Quels sont les principaux freins qui expliquent ces constats ? Le plus souvent, c’est la crainte d’être poursuivi pour dénonciation abusive, mais c’est aussi la méconnaissance du phénomène de maltraitance par les médecins eux-mêmes, si curieux que cela puisse paraître pour nous qui n’exerçons pas cette profession.
Pour lutter contre ce dénominateur commun qu’est la peur – peur de la victime à désigner ses maux, peur du médecin à les dénoncer –, la confiance et la protection doivent être renforcées de part et d’autre, de manière à briser le silence et à libérer la parole.
Rendre obligatoire le signalement – j’espère que l’auteur de la proposition de loi ne m’en voudra pas de le dire ! – conduirait, me semble-t-il, à une situation de confusion, voire d’extrême confusion. En effet, de peur de voir sa responsabilité engagée, le médecin serait contraint de signaler le moindre fait. Et, devant l’afflux de signalements, il deviendrait très difficile pour le procureur d’identifier les situations particulièrement dangereuses et donc prioritaires.
Comme l’a relevé notre rapporteur, la gravité de la situation ne justifie pas toujours l’urgence. Une telle obligation serait, il faut le dire, incompatible avec les principes de la déontologie médicale, qui imposent au médecin de faire preuve de prudence, de circonspection et d’apprécier chaque situation en toute conscience.
Selon le dernier sondage de l’association L’Enfant bleu, 60 % des victimes ont gardé secrète leur maltraitance.
Pour lutter contre la peur qui réduit les victimes au silence, le lien de confiance unissant le médecin à son patient doit être solide et indéfectible. Une victime sera d’autant plus réticente à aller consulter si elle est consciente du fait que son médecin peut procéder à un signalement contre son gré.
Par ailleurs, chacun comprend bien que l’obligation de signalement fragiliserait ainsi encore plus les victimes mineures ou incapables et risque de les mettre en danger si les auteurs des sévices hésitent à présenter leur enfant à un médecin par crainte d’être dénoncés.
Parce que les médecins doivent aussi se sentir en confiance, l’affirmation claire de l’irresponsabilité civile, pénale et disciplinaire du médecin est essentielle.
Il y a eu, c’est vrai, une accumulation de poursuites judiciaires et disciplinaires pour des cas de signalement erroné. Il est donc très important de réaffirmer cette irresponsabilité civile, pénale et disciplinaire. La réaffirmer, c’est aussi confirmer notre confiance en la profession médicale.
Cependant, la crainte de poursuites n’est pas l’unique facteur restrictif en la matière, car le médecin est souvent placé devant un cas de conscience. L’impact humain et social d’un signalement est lourd. Il peut conduire, en cas d’erreur – toujours possible, en la matière – à la destruction d’une famille ou de la carrière professionnelle de la personne soupçonnée.
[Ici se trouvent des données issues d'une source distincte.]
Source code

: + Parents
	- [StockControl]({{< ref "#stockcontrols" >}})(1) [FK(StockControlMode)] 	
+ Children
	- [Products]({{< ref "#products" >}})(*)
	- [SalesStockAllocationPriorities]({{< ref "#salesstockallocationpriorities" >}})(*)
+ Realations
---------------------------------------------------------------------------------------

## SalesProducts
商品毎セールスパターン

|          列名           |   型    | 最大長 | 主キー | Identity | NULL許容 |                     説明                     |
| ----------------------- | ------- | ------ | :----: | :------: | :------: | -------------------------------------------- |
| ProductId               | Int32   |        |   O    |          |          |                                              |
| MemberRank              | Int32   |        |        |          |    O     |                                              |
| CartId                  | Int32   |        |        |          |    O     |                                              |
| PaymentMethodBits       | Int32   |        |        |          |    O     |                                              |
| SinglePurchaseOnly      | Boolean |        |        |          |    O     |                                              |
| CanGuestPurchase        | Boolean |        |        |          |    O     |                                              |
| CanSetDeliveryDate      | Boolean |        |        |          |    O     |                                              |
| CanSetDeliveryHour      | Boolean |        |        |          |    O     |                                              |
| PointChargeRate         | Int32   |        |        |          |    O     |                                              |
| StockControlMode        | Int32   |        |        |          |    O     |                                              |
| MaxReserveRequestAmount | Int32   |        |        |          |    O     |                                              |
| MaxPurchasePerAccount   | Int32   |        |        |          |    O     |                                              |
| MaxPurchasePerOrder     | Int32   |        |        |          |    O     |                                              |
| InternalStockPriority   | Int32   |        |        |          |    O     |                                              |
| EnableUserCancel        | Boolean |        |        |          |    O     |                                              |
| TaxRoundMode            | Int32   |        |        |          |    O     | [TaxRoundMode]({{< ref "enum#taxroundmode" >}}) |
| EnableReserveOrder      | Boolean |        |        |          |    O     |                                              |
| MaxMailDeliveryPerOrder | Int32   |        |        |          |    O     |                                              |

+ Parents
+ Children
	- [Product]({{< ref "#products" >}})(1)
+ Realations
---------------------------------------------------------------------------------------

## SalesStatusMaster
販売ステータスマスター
D’où l’importance de renforcer la formation au repérage des signes de maltraitance afin d’atténuer les doutes et les hésitations des médecins et de les aider à établir leur diagnostic.
Le signalement, qui est un devoir déontologique, doit donc être conçu comme un soin à part entière, enseigné comme tel dans les universités de médecine.
C’est une avancée majeure qui est proposée par ce texte. Elle était attendue et réclamée par la Haute Autorité de santé et le Conseil national de l’ordre des médecins.
Encourager la parole des médecins, c’est aussi comprendre leur cadre de travail et s’adapter à leurs contraintes. Or, on le sait, ils se montrent réticents à s’adresser directement à l’autorité judiciaire.
Permettre aux médecins de solliciter directement la cellule de recueil, de traitement et d’évaluation des informations préoccupantes, avec laquelle ils sont plus généralement enclins à dialoguer, favorisera sans aucun doute leur intervention.
Enfin, le médecin de famille, de par la stature qu’il a et la confiance qu’il est censé inspirer, n’est paradoxalement pas toujours le mieux placé pour procéder à un signalement. D’où l’importance d’associer d’autres acteurs à cette procédure, afin de permettre la montée en puissance de l’identification des cas.
Je salue donc l’initiative qui permet à l’ensemble du personnel paramédical et aux auxiliaires médicaux d’être aussi couverts par l’immunité pénale en cas de violation du secret professionnel.
Vous l’aurez compris, pour le groupe UDI-UC, l’esprit du texte lui-même et toutes les modifications introduites en commission vont dans le bon sens. C’est la raison pour laquelle nous voterons la proposition de loi sans aucune hésitation.